= Chrodobert =

Aleman dux

Chrodobert, Crodobert, or Choadebert (Crodobertus or Chrodobertus) was an Aleman dux of the early seventh century (fl. 631/632). He probably ruled in the south of the region later known as Swabia.

There is little evidence to suggest the existence of an Aleman duke in the period from c. 610 to c. 630, but Fredegar records that around 631 an Alemannic army under duke Chrodobert participated in Dagobert I's assault on the realm of the Slavs to the east. The Alemannic host (exercitus Alamannorum) was one of the three columns of the Austrasian army (exercitus regnum universum Austrasiorum). While the Alemanni won a battle at an unknown location and the Lombard allies were successful against the Slavs in the Julian Alps, the main army of Austrasian Franks under Dagobert was defeated at the Battle of Wogastisburg.

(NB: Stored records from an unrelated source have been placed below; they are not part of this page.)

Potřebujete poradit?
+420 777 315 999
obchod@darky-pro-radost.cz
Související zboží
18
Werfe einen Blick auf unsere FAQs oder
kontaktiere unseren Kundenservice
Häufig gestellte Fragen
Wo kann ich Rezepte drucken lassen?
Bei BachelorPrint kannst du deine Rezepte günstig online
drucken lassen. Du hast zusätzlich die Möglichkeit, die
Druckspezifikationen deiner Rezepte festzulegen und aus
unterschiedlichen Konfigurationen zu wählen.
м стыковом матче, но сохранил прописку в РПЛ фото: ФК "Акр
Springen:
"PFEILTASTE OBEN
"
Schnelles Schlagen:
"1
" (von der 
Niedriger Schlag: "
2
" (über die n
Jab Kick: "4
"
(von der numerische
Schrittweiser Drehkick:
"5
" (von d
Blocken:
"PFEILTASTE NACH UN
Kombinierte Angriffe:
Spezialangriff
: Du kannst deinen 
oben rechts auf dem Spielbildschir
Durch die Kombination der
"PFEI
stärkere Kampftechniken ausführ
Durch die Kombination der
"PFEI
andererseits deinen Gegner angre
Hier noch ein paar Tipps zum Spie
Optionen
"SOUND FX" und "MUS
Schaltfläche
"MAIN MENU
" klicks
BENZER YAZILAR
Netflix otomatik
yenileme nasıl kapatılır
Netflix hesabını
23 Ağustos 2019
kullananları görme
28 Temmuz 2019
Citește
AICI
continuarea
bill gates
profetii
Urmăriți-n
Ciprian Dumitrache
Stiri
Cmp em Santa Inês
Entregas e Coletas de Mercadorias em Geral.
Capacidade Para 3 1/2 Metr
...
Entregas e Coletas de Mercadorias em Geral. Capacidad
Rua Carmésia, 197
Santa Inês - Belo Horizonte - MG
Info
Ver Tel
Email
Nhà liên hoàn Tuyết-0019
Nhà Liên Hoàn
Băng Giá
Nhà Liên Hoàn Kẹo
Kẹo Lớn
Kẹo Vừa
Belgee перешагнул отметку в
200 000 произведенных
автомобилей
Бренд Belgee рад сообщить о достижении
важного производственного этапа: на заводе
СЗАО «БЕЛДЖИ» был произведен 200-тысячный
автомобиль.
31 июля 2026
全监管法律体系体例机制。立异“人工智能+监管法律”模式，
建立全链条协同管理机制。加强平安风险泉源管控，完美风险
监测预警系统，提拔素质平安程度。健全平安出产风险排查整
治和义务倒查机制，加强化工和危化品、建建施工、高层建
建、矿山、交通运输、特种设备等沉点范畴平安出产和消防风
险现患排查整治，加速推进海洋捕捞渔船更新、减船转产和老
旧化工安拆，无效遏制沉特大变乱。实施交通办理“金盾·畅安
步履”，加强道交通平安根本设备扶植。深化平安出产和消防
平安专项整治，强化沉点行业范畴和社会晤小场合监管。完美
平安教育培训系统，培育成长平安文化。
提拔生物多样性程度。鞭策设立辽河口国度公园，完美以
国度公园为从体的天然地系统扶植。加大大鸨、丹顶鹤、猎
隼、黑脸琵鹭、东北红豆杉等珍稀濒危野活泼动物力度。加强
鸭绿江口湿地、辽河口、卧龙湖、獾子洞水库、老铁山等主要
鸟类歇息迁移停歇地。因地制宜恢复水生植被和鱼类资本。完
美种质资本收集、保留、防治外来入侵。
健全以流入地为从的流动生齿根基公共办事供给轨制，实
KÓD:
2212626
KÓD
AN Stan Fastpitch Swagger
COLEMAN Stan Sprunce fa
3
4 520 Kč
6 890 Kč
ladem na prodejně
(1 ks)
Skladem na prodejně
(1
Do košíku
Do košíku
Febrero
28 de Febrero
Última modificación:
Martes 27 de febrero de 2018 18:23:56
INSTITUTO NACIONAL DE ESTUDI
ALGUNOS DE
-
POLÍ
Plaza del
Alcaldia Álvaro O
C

Chrodobert's authority in Alemannia probably increased after the succession of Sigebert III to the throne of Austrasia.

The relationship between Chrodobert and both earlier and later dukes of the Alemanni is unknown. It is possible that Chrodobert was the same person as the Hruodi mentioned in the passio of Saint Killian.

==Sources==
- Geuenich, Dieter. Geschichte der Alemannen. Verlag Kohlhammer: Stuttgart, 2004. ISBN 3-17-018227-7.
- Mittelalter-Genealogie: Chrodobert.